(ЗАДАНИЕ A):
Выведите без изменений часть текста о легитимации власти, начиная со слов «Процессы разложения первобытно-племенной» и заканчивая словами «до Нового времени.».
(ЗАДАНИЕ B):
Пожалуйста, допишите следующую часть текста о легитимации власти, начав сразу после его последнего предложения.

(ВЫБРАННЫЙ ФРАГМЕНТ):
┏━━

Таким образом, чтобы понять, как осуществляется легитимация власти, нам необходимо понять, что легитимация как процесс связана, прежде всего, с функцией нормирования и натурализации господствующего экономического, политического, социального, культурного порядка, включающего в себя в пределе представление о сущности человека и его положении в «иерархии» бытия. Воспроизводство и инкорпорирование этого порядка, то есть, его легитимация, происходит, на наш взгляд, прежде всего через коммуникацию и наррацию (но ни в коем случае не сводится только к ним), так как нормы воспроизводятся и закрепляются, прежде всего, в их проговаривании и повторении в качестве некоего «здравого смысла». Характер и тип нарративного или дискурсивного выражения процесса легитимации власти меняется от эпохи к эпохе, от одного типа производства к другому, поскольку меняется и сама социальность, и власть, и ценностно-эпистемический порядок представлений, обуславливающих политико-социальные практики.
Так, в традиционно-архаическом обществе легитимация власти и социального порядка происходит с помощью рассказывания, часто ритуально регламентированного, историй, которые обычно обозначают как «мифы». В эти нарративы вписаны нормы поведения, представления об устройстве мира, о должном и запрещенном, о похвальном и порицаемом и так далее. Эти истории не опираются ни на что, кроме самих себя в их бесконечном повторении, вписывая каждого члена общины, рассказывающего или слушающего эти истории, в органическое целое. В данном случае уместным будет считать, что легитимация как отдельный процесс и тем более как вопрос или проблема здесь невозможна в принципе.
Процессы разложения первобытно-племенной коллективности и возникновения крупных цивилизационных образований, таких как древние царства Египта, Китая, Японии, Рима, Юго-Восточной Азии порождают теоретически развитую и сложную систему легитимации через обожествление верховного правителя и утверждение жесткой социальной иерархии, на вершине которой (как наиболее близкий к божественному, высшему измерению в иерархии космоса) находится правитель, а в самом низу обычно помещаются «неприкасаемые», максимально удаленные от сакрального, не включенные даже в сословную систему деления как не имеющие статуса собственно человека. Этот же тип легитимации впоследствии устанавливается в феодальной Европе и продолжает действовать вплоть до Нового времени.
Становление национальных государств знаменуется тем, что власть больше не может черпать свою легитимность от имени Бога и уполномочивает себя именем народа (нации). Эта тенденция в качестве некоей дискурсивной рамки легитимации в разных своих воплощениях утвердилась в качестве «стандарта» (любая власть самой разной идеологической направленности и сегодня утверждает, что правит «от имени народа и во благо народа»).
Новое время (или эпоха Модерна) порождает особый тип легитимирующих дискурсов - метанарративы или «большие рассказы»9, являющие собой масштабные универсалистские проекты, направленные в будущее (например, либерализм и марксизм). Метанарратив в качестве доктрины и эпистемологического конструкта выполняет функцию легитимации способов мышления, социальных практик, политической власти, норм, взаимодействий (и в этом он выполняет ту же функцию, что и мифологические нарративы), предлагая тотальный, целостный, претендующий на абсолютную универсальность способ объяснения мира и стратегии его переустройства.

┗━━

(ИЗВЛЕЧЁННЫЕ ЗАПИСИ):

┏━━

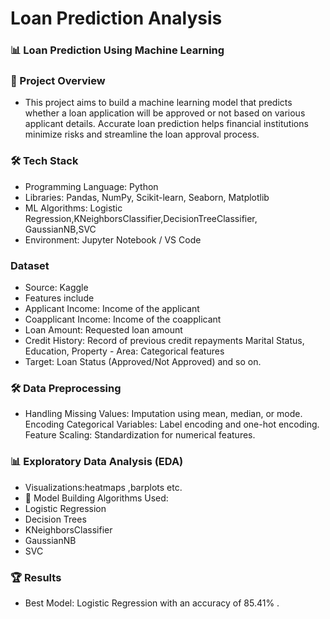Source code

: # Loan Prediction Analysis
### 📊 Loan Prediction Using Machine Learning
### 🚀 Project Overview

- This project aims to build a machine learning model that predicts whether a loan application will be approved or not based on various applicant details. Accurate loan prediction helps financial institutions minimize risks and streamline the loan approval process.

### 🛠 Tech Stack
- Programming Language: Python
- Libraries: Pandas, NumPy, Scikit-learn, Seaborn, Matplotlib
- ML Algorithms: Logistic Regression,KNeighborsClassifier,DecisionTreeClassifier, GaussianNB,SVC
- Environment: Jupyter Notebook / VS Code
  
 ### Dataset
- Source: Kaggle
- Features include
- Applicant Income: Income of the applicant
- Coapplicant Income: Income of the coapplicant
- Loan Amount: Requested loan amount
- Credit History: Record of previous credit repayments
Marital Status, Education, Property - Area: Categorical features
- Target: Loan Status (Approved/Not Approved)
and so on.

### 🛠 Data Preprocessing
- Handling Missing Values: Imputation using mean, median, or mode. Encoding Categorical Variables: Label encoding and one-hot encoding. Feature Scaling: Standardization for numerical features.

### 📊 Exploratory Data Analysis (EDA)
- Visualizations:heatmaps ,barplots etc.
- 🤖 Model Building
Algorithms Used:
- Logistic Regression
- Decision Trees
- KNeighborsClassifier
- GaussianNB
- SVC
  
### 🏆 Results
- Best Model: Logistic Regression with an accuracy of 85.41% .

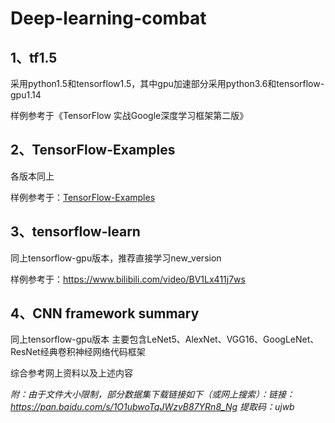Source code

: # Deep-learning-combat

## 1、tf1.5
采用python1.5和tensorflow1.5，其中gpu加速部分采用python3.6和tensorflow-gpu1.14

样例参考于《TensorFlow 实战Google深度学习框架第二版》

## 2、TensorFlow-Examples
各版本同上

样例参考于：[TensorFlow-Examples](https://github.com/aymericdamien/TensorFlow-Examples)

## 3、tensorflow-learn
同上tensorflow-gpu版本，推荐直接学习new_version

样例参考于：https://www.bilibili.com/video/BV1Lx411j7ws

## 4、CNN framework summary
同上tensorflow-gpu版本
主要包含LeNet5、AlexNet、VGG16、GoogLeNet、ResNet经典卷积神经网络代码框架

综合参考网上资料以及上述内容

*附：由于文件大小限制，部分数据集下载链接如下（或网上搜索）：链接：https://pan.baidu.com/s/1O1ubwoTqJWzvB87YRn8_Ng 
提取码：ujwb*

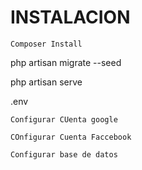 INSTALACION
============

	Composer Install



php artisan migrate --seed

php artisan serve


.env 

	Configurar CUenta google

	COnfigurar Cuenta Faccebook

	Configurar base de datos


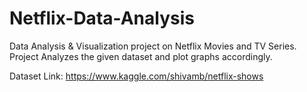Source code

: # Netflix-Data-Analysis
Data Analysis &amp; Visualization project on Netflix Movies and TV Series. Project Analyzes the given dataset and plot graphs accordingly.

Dataset Link:
https://www.kaggle.com/shivamb/netflix-shows
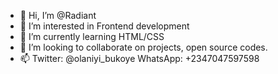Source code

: - 👋 Hi, I’m @Radiant
- 👀 I’m interested in Frontend development
- 🌱 I’m currently learning HTML/CSS
- 💞️ I’m looking to collaborate on projects, open source codes. 
- 📫 Twitter: @olaniyi_bukoye
     WhatsApp: +2347047597598

<!---
HarbeyTech/HarbeyTech is a ✨ special ✨ repository because its `README.md` (this file) appears on your GitHub profile.
You can click the Preview link to take a look at your changes.
--->
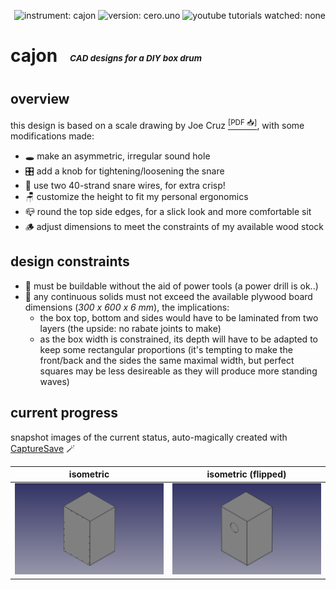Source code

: <p align="right">
  <img src="https://img.shields.io/badge/instrument-cajon-gold"
       alt="instrument: cajon" />
  <img src="https://img.shields.io/badge/version-cero.uno-dodgerblue"
       alt="version: cero.uno" />
  <img src="https://img.shields.io/badge/youtube%20tutorials%20watched-none-f00"
       alt="youtube tutorials watched: none" />
</p>


# cajon &nbsp; <sub><sub><sup><sup>_CAD designs for a DIY box drum_</sup></sup></sub></sub>


## overview

this design is based on a scale drawing by Joe Cruz [<sup>\[PDF 📥\]</sup>][1], with some modifications made:

- 🕳️ make an asymmetric, irregular sound hole
- 🎛️ add a knob for tightening/loosening the snare
- 🥁 use two 40-strand snare wires, for extra crisp!
- 🪑 customize the height to fit my personal ergonomics
- 📪 round the top side edges, for a slick look and more comfortable sit
- 🪵 adjust dimensions to meet the constraints of my available wood stock


## design constraints

- 🧰 must be buildable without the aid of power tools (a power drill is ok..)
- 📏 any continuous solids must not exceed the available plywood board dimensions (_300 x 600 x 6 mm_), the implications:
  - the box top, bottom and sides would have to be laminated from two layers (the upside: no rabate joints to make)
  - as the box width is constrained, its depth will have to be adapted to keep some rectangular proportions (it's tempting to make the front/back and the sides the same maximal width, but perfect squares may be less desireable as they will produce more standing waves) 

                   
## current progress

snapshot images of the current status, auto-magically created with [CaptureSave][2] 🪄

| isometric | isometric (flipped) |
| --- | --- |
| ![current progress - isometric view][11] | ![current progress - isometric view (flipped)][12] |




[1]: https://tnmarketing.s3.amazonaws.com/content/wwgoa/How-to-Build-a-Cajon-Drum-WWGOA.PDF
[2]: https://github.com/eliranmal/freecad-macros/blob/main/macros/CaptureSave.py

[11]: export/cajon-isometric.png
[12]: export/cajon-isometric-flipped.png
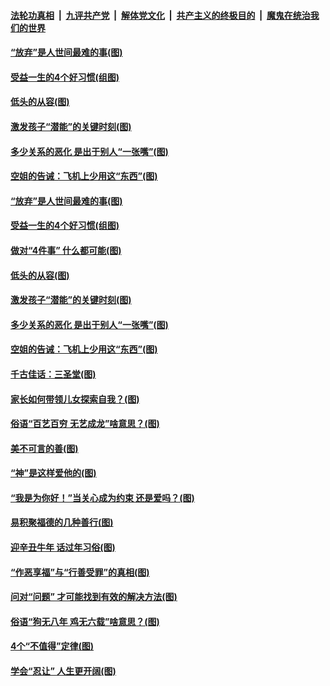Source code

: 

####  [法轮功真相](../../../../basic/blob/master/README.md?t=01232031) &nbsp;|&nbsp; [九评共产党](../../../../9ping.md/blob/master/README.md?t=01232031) &nbsp;|&nbsp; [解体党文化](../../../../jtdwh.md/blob/master/README.md?t=01232031)  &nbsp;|&nbsp; [共产主义的终极目的](../../../../gczydzjmd.md/blob/master/README.md?t=01232031) &nbsp;|&nbsp; [魔鬼在统治我们的世界](../../../../mgztzwmdsj.md/blob/master/README.md?t=01232031) 

#### [“放弃”是人世间最难的事(图)](../pages/p8/960081.md?t=01232031) 

#### [受益一生的4个好习惯(组图)](../pages/p8/960051.md?t=01232031) 

#### [低头的从容(图)](../pages/p8/959909.md?t=01232031) 

#### [激发孩子“潜能”的关键时刻(图)](../pages/p8/959981.md?t=01232031) 

#### [多少关系的恶化 是出于别人“一张嘴”(图)](../pages/p8/959945.md?t=01232031) 

#### [空姐的告诫：飞机上少用这“东西”(图)](../pages/p8/959958.md?t=01232031) 

#### [“放弃”是人世间最难的事(图)](../pages/p8/960081.md?t=01232031) 

#### [受益一生的4个好习惯(组图)](../pages/p8/960051.md?t=01232031) 

#### [做对“4件事” 什么都可能(图)](../pages/p8/960014.md?t=01232031) 

#### [低头的从容(图)](../pages/p8/959909.md?t=01232031) 

#### [激发孩子“潜能”的关键时刻(图)](../pages/p8/959981.md?t=01232031) 

#### [多少关系的恶化 是出于别人“一张嘴”(图)](../pages/p8/959945.md?t=01232031) 

#### [空姐的告诫：飞机上少用这“东西”(图)](../pages/p8/959958.md?t=01232031) 

#### [千古佳话：三圣堂(图)](../pages/p8/959671.md?t=01232031) 

#### [家长如何带领儿女探索自我？(图)](../pages/p8/959853.md?t=01232031) 

#### [俗语“百艺百穷 无艺成龙”啥意思？(图)](../pages/p8/959653.md?t=01232031) 

#### [美不可言的善(图)](../pages/p8/959667.md?t=01232031) 

#### [“神”是这样爱他的(图)](../pages/p8/959650.md?t=01232031) 

#### [“我是为你好！”当关心成为约束 还是爱吗？(图)](../pages/p8/959747.md?t=01232031) 

#### [易积聚福德的几种善行(图)](../pages/p8/959682.md?t=01232031) 

#### [迎辛丑牛年 话过年习俗(图)](../pages/p8/959648.md?t=01232031) 

#### [“作恶享福”与“行善受罪”的真相(图)](../pages/p8/959156.md?t=01232031) 

#### [问对“问题” 才可能找到有效的解决方法(图)](../pages/p8/959616.md?t=01232031) 

#### [俗语“狗无八年 鸡无六载”啥意思？(图)](../pages/p8/959506.md?t=01232031) 

#### [4个“不值得”定律(图)](../pages/p8/959364.md?t=01232031) 

#### [学会“忍让” 人生更开阔(图)](../pages/p8/959144.md?t=01232031)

┗━━

(ПОЛЕ ОТВЕТА A):
Процессы разложения первобытно-племенной коллективности и возникновения крупных цивилизационных образований, таких как древние царства Египта, Китая, Японии, Рима, Юго-Восточной Азии порождают теоретически развитую и сложную систему легитимации через обожествление верховного правителя и утверждение жесткой социальной иерархии, на вершине которой (как наиболее близкий к божественному, высшему измерению в иерархии космоса) находится правитель, а в самом низу обычно помещаются «неприкасаемые», максимально удаленные от сакрального, не включенные даже в сословную систему деления как не имеющие статуса собственно человека. Этот же тип легитимации впоследствии устанавливается в феодальной Европе и продолжает действовать вплоть до Нового времени.

(ПОЛЕ ОТВЕТА B):
Наконец, современность (или Постмодерн) для многих теоретиков характеризуется «смертью идеологии» или «закатом метарассказов», утратой ими своей легитимирующей силы в силу утраты доверия к любому универсализму. Утверждается, что процессы стремительной атомизации общества делают более невозможным эффективное легитимирующее воздействие матанарративов, ибо последние, хоть и декларируют свою универсальность, на деле опираются на сложившуюся коллективную идентичность, (будь то нация или класс) или скорее сами эту идентичность и производят.
Итак, цель данного исследования - проблематизировать феномен легитимации политической власти в его процессуальности; рассмотреть его в качестве подвижного, исторически изменяющегося дискурсивного феномена и показать, что он не может быть сведен только лишь к своей дискурсивной (хотя и немаловажной) составляющей; проанализировать проблемность, тупики и недостаточность постструктуралистских и постмодернистских трактовок легитимации и предложенных стратегий (проектов) существования политического в современности.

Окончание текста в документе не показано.